Travel is among the largest costs when it comes to dual-eligible hospice patients, according to Capron.

“You don’t get reimbursed for those travel expenses when we’re talking about dual eligibles,” Capron said. “The biggest fear was the high cost of transportation to patients. When you’re in rural areas, the travel rates of nurses go up and you often can only send one nurse to one patient for the whole day. We knew we needed an infrastructure upfront to allow us to provide things like medical transportation and nonmedical transport, which is a huge deal here.”

Rural communities across the country lack diversity, equity and inclusion when it comes to home-based care services, Capron said. Patients and families often do not receive the full scope of care needed in their homes, including respite services for caregivers.

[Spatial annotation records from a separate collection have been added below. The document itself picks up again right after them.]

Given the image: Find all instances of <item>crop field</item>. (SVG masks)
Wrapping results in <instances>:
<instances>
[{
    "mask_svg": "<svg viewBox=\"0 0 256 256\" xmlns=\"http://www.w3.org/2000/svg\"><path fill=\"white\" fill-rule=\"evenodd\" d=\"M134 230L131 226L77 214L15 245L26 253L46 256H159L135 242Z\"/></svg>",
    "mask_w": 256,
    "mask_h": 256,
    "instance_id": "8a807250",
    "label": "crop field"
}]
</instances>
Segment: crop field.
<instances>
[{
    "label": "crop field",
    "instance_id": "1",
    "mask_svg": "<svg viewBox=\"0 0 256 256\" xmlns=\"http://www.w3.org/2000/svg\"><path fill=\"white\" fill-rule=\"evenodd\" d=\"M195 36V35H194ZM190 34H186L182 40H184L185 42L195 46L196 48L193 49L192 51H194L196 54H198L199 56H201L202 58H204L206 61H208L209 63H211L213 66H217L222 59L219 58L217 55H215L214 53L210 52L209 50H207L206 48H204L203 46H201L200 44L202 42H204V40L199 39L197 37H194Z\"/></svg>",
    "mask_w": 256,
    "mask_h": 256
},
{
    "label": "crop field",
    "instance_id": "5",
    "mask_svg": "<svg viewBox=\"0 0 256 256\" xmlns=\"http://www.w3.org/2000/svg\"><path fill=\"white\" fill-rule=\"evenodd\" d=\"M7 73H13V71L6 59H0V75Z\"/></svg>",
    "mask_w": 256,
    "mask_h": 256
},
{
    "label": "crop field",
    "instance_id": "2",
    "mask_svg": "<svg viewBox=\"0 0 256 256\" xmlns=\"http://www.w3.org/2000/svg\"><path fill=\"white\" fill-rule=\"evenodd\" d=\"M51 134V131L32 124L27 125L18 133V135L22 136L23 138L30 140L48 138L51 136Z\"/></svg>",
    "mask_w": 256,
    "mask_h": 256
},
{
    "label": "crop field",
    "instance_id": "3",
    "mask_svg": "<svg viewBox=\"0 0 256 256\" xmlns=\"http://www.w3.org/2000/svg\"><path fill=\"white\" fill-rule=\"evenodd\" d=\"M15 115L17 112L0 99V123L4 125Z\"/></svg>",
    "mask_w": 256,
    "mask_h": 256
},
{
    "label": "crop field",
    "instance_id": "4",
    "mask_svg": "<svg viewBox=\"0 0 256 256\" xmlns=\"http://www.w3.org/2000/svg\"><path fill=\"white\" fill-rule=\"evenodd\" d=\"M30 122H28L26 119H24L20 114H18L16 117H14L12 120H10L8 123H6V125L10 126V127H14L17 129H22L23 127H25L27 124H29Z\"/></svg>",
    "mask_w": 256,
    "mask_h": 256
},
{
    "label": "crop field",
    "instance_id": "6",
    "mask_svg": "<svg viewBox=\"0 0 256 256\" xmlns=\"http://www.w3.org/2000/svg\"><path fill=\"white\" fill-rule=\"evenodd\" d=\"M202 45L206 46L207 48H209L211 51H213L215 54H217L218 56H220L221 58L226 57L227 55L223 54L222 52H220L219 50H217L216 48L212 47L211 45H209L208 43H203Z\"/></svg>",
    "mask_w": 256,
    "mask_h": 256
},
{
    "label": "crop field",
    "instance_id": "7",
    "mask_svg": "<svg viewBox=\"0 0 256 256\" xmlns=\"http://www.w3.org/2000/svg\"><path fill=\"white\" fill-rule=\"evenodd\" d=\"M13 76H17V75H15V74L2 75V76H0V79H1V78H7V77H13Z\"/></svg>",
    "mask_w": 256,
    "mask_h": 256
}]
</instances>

Lower income rural-based patients generally have higher emergency and urgent care utilization at the end of life compared to others, Capron said. They often lack caregiver support and are not within close proximity to health care providers throughout their illness trajectories, she added. This can lead to added financial burdens on patients, families and the overall health system at large, Capron said.

“Families need to be educated on care plans [and] we need more consistent access to higher quality, trained people,” Capron said. “People need not just medical, but also psychosocial support and we need the manpower because it does take a village when you’re living with a chronic illness.”

Building the staffing capacity necessary to serve a wider base of patients is part of the financial lift involved in expanding services to dual-eligible rural populations, Capron stated. Training, education and onboarding costs are part of that equation. Another financial piece is the ability to have programs in place that help address social determinants of health, she added.

All told, it can take years for a provider to break even on the initial costs of expanding in underserved communities – a process that has been expedited by the recent grant, according to Capron.

Ultimately, the goal is to have more data that proves the value proposition of home-based services such as hospice and palliative care, Capron said.

“Easing suffering and seeing improvements in people’s lives is our return on investment,” Capron told Hospice News. “It’s [about] capturing your data, knowing where your needs are, where your resources are being spent and looking at the quality of what you can do for people and how this helps the health system as a whole. Everybody’s looking for ways to make health care more affordable. Hospice has the answers.”